Fine? Do you really want a fine day? Just… fine? It’s your day, so if you could chose an adjective to be associated with it, would you really want it to be ‘fine’? Come now, fair citizen, surely you wish this not.

This line of thinking comes from ‘Tribes’ by Seth Godin, where he says that if you are having a fine day, then you’re not leading, because leaders are the heretics, out causing trouble, passionately speaking out against the status quo and creating change because the marketplace demands it. To be a leader, I can see this definitely applying.

To be a living human being, I can’t see why this shouldn’t apply.

If you’re having a fine day, then it is not an exciting day. Could you have an exciting day and honestly say it was just, well, y’know, fine? This echoes a definition of happiness from ‘The 4-Hour Workweek’ by Tim Ferriss, where he equates happiness to excitement. If you are doing things that excite you (excites you to your core), then you are living life happily.

Let’s take this a step further and rock the boat a little: If you’re having a fine day, then you are not happy.

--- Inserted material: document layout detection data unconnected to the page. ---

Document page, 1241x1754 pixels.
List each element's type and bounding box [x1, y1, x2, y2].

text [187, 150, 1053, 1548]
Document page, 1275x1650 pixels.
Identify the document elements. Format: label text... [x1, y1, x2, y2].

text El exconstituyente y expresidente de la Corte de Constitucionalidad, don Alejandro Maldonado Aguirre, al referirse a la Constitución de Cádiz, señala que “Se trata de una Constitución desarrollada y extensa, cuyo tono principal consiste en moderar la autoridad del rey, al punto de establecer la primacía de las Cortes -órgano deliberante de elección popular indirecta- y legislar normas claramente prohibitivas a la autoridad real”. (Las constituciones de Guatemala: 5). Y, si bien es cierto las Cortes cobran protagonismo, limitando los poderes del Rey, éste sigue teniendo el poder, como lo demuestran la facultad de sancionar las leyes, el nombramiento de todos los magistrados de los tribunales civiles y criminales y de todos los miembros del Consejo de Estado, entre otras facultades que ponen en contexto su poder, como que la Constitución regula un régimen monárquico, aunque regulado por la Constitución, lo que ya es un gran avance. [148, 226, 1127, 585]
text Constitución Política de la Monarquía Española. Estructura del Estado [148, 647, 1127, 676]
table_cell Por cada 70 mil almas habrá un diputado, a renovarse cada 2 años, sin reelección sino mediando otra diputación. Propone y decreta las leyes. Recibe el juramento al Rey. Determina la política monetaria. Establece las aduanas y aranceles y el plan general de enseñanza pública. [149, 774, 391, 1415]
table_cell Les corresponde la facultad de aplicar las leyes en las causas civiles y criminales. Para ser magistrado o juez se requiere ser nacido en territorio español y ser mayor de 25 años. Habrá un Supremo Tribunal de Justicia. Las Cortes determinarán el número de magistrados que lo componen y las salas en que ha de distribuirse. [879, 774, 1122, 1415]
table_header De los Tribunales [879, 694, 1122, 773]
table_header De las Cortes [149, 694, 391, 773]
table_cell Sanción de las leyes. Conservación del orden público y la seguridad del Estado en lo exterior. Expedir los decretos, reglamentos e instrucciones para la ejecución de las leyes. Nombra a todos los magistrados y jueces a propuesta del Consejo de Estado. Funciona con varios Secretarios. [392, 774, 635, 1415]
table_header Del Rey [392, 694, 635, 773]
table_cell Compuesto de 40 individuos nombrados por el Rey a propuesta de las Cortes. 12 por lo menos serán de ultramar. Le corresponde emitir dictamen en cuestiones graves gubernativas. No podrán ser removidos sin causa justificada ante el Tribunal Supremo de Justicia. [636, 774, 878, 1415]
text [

Ending on a lighter note, I challenge you to not have a fine day. Ever. Fo’ realz. Don’t float along the currents of everybody else’s life. Wake up every morning and tell yourself to make waves. I make this a part of my morning Scrum.

Stay in trouble, citizen.

Short-Term Press Release

You have a direction in life? Holy cow! Congrats!

Wait, you don’t? That’s cool. Having a direction for life is pretty major. Let’s start with setting a direction for, say, the next two weeks.

Before I found my life calling, I had a large prioritized list of things I wanted to be and do. Spanning numerous aspects of myself (musician, ScrumMaster, runner, host, boyfriend, …), I had little focus to my stories within each two-week Sprint. At some point, I adopted something I read in ‘Rework’ by Jason Fried & David Heinemeier Hansson, a couple of guys from 37signals: the concept of a short-term press release – What is the exciting new thing you will share proudly with the world at the end of your Sprint?

The Sprint Press Release became a focal point about which my stories would congregate and, in a sense, filter themselves. A theme would arise. The similarly-themed backlog items would, through the Sprint, help each others’ completion because they were related. They would all share the same spirit, that which is represented not by the sum of parts (functionalities of all stories, combined), but by the whole, an example of punctuated evolution where a new functionality emerges that is relatively large, possible only because the smaller stories were completed.

Thus, rally stories within each Sprint around a theme. They’ll be easier to get done, and because they’re along the same vein, that’s a sense of –

You have a direction for the next two weeks? Holy cow! Congrats!